Filed 8/24/17 P. v. Jones CA2/6

NOT TO BE PUBLISHED IN THE OFFICIAL REPORTS

California Rules of Court, rule 8.1115(a), prohibits courts and parties from citing or relying on opinions not certified for publication or ordered published, except as specified by rule 8.1115(b). This opinion has not been certified for publication or ordered published for purposes of rule 8.1115.

IN THE COURT OF APPEAL OF THE STATE OF CALIFORNIA

SECOND APPELLATE DISTRICT

DIVISION SIX

THE PEOPLE,

Plaintiff and Respondent,

v.

CAMERON JOSEPH JONES et al.,

Defendants and Appellants.

2d Crim. No. B276561

(Super. Ct. No. 1481723)

(Santa Barbara County)

Two men in their 20’s, appellants Cameron Joseph Jones and Humberto Javier Carranza, lured a high school student to have sex with them, knowing she was 16. Thereafter, they “groomed” her and arranged to sell her sexual services on the internet. The enterprise ended when a “Good Samaritan” saw a “Missing Person” posting by the minor’s family and alerted them to the minor’s whereabouts. Appellants painted themselves as pawns used by the minor to satisfy her need for attention, but the jury was not swayed by the “blame the victim” approach.

Appellants were convicted of human trafficking and pimping a minor, two counts of oral copulation of a person under 18, and unlawful sexual intercourse. (Pen. Code, §§ 236.1, subd. (c)(1), 266h, subd. (b)(1), 288a, subd. (b)(1), 261.5, subd. (c).) Carranza was convicted of pandering by procuring. (Id., § 266i, subd. (a)(1).) They were sentenced to a prison term of nine years four months.

Aim of the exercise: Copy the court opinion from "NOT TO BE PUBLISHED" up to and including "of rule 8.1115.", and replace "parties" with "litigants" wherever it appears.

Stored data entries
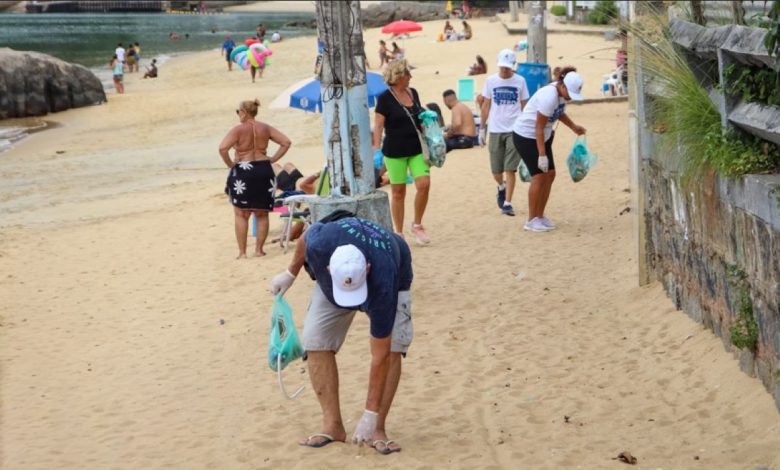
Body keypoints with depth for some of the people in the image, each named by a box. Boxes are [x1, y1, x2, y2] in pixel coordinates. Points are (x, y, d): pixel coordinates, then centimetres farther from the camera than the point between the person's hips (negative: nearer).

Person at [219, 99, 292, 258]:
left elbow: (223, 148, -21)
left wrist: (230, 164, -7)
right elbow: (286, 142, 4)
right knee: (262, 214, 13)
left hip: (243, 171, -4)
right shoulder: (265, 128, 5)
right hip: (263, 170, 4)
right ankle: (259, 249, 14)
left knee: (241, 214, 5)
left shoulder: (238, 130, -8)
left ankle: (242, 251, 3)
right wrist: (272, 159, 6)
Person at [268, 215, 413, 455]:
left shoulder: (383, 282, -46)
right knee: (316, 343, -11)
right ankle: (332, 425, -5)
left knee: (392, 348, -22)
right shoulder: (319, 242, -43)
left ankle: (378, 429, -14)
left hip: (394, 275, -3)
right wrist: (290, 274, 2)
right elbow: (305, 236, -13)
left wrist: (371, 415, -36)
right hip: (331, 282, 3)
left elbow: (380, 356, -39)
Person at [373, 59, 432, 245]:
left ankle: (417, 225, 9)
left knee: (424, 184, -9)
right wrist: (376, 148, -18)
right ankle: (398, 233, 13)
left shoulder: (413, 93, 9)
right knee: (398, 192, 2)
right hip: (395, 151, -5)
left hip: (416, 149, 5)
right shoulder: (385, 98, -9)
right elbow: (378, 125, -10)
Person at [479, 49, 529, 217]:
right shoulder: (491, 81, 3)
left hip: (514, 131, -2)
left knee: (510, 169, -6)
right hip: (495, 130, 2)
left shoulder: (520, 81, 1)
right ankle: (502, 187, 38)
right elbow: (486, 106, 9)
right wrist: (482, 128, 7)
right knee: (496, 170, 7)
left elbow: (524, 106, 6)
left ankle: (507, 203, -2)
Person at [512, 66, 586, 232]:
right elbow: (539, 128, -27)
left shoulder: (562, 93, -4)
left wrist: (574, 127, 4)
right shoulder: (549, 97, -30)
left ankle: (540, 216, 16)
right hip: (526, 136, -9)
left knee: (550, 174, 6)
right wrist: (542, 155, -26)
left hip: (543, 136, 9)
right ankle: (532, 220, -1)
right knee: (539, 175, -10)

Answer below:
NOT TO BE PUBLISHED IN THE OFFICIAL REPORTS

California Rules of Court, rule 8.1115(a), prohibits courts and litigants from citing or relying on opinions not certified for publication or ordered published, except as specified by rule 8.1115(b). This opinion has not been certified for publication or ordered published for purposes of rule 8.1115.